How does directory access/permissions work on omv smb shares ?

  • System info



    Hi


    I have an external usb drive formatted with fat32 for which I have created an smb share, with a view to being able to access from windows and linux.


    From a linux system I mount the drive with a command like:

    Code
    sudo mount -v -t cifs -o vers=3.0,user=<username> //<omvipaddress>/transcendroot /mnt/transcend


    All seems to work except I am having problems with permissions and am strugging to understand how the access works.


    I notice that with fat32 the 'user' is always root (presumably because fat32 does not support user permissions). As such when ever I copy or create directories on the disk from a linux machine I must use sudo and the resultant files/directories are all root.

    Also, however, the permissions on the files/directories are all drwxr-xr-x (even if I create a directopry owned as root and chmoded to 777 on the linux box before copying). Attempting to change the permissions in a 'nix way by using chown has no effect.


    This means I am unable to cretate directories with write access for a user. I have set the smb shared folder permissions for <username> to be read/write. but this does not seem to make any difference.


    Does anyone know what is happening as regards permissions/access here ?

    Does anyone know how I can set things up so a directory has write access for all users on an smb share ?

    Do I have to set some special settings in smb to get (non-root) writable directories ?

    • Official Post

    I have an external usb drive formatted with fat32 for which I have created an smb share, with a view to being able to access from windows and linux.
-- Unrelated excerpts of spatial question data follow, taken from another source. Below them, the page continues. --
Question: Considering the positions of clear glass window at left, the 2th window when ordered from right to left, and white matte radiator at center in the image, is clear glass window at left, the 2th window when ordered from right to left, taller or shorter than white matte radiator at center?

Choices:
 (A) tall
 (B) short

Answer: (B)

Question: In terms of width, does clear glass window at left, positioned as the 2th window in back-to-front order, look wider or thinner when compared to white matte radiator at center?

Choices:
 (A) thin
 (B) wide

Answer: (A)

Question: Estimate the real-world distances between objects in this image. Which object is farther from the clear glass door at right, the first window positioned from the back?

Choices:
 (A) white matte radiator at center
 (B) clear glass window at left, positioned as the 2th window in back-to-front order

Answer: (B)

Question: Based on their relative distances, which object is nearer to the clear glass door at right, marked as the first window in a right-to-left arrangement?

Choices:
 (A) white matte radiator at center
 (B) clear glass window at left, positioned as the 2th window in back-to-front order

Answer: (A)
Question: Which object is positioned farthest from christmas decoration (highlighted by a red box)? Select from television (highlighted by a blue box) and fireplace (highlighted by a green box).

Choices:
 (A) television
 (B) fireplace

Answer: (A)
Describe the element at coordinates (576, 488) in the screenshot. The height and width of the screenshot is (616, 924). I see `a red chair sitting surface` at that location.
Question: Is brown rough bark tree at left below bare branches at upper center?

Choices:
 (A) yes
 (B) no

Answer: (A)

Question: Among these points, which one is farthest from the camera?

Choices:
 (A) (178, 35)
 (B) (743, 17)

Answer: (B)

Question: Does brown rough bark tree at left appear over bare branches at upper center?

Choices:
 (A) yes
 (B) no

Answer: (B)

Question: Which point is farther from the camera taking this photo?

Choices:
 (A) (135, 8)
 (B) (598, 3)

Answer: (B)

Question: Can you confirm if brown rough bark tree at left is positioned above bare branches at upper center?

    fat32 is a format for Microsoft file systems. It is not linux and does not support linux permissions. You can use it for backups but nothing else.

    A data drive to create shared folders in OMV must use a native Linux file system. EXT4, BTRFS, ...

    You won't be able to solve those problems any other way.

  • Ok. Thank you for your reply.


    I thought I might at least beable to get things such that I can access as root, but that reply sounds pretty definitive.


    I'll reformat to ext4. I assume this does not prevent me from using smb file sharing ?

  • Ok. Thank you for your reply.


    I thought I might at least beable to get things such that I can access as root, but that reply sounds pretty definitive.


    I'll reformat to ext4. I assume this does not prevent me from using smb file sharing ?

    non-linux file systems don't support linux permissions, and a server expects to be in full control of it's storage, which it can't do if it can't deal with permissions.


    samba when implementd on linux acts as a middle man between the server's linux file system and the windows/mac/bsd/linux client, and translates the access requests and permissions.


    The storage needs to be in a format that the servers uses, not a format the client uses.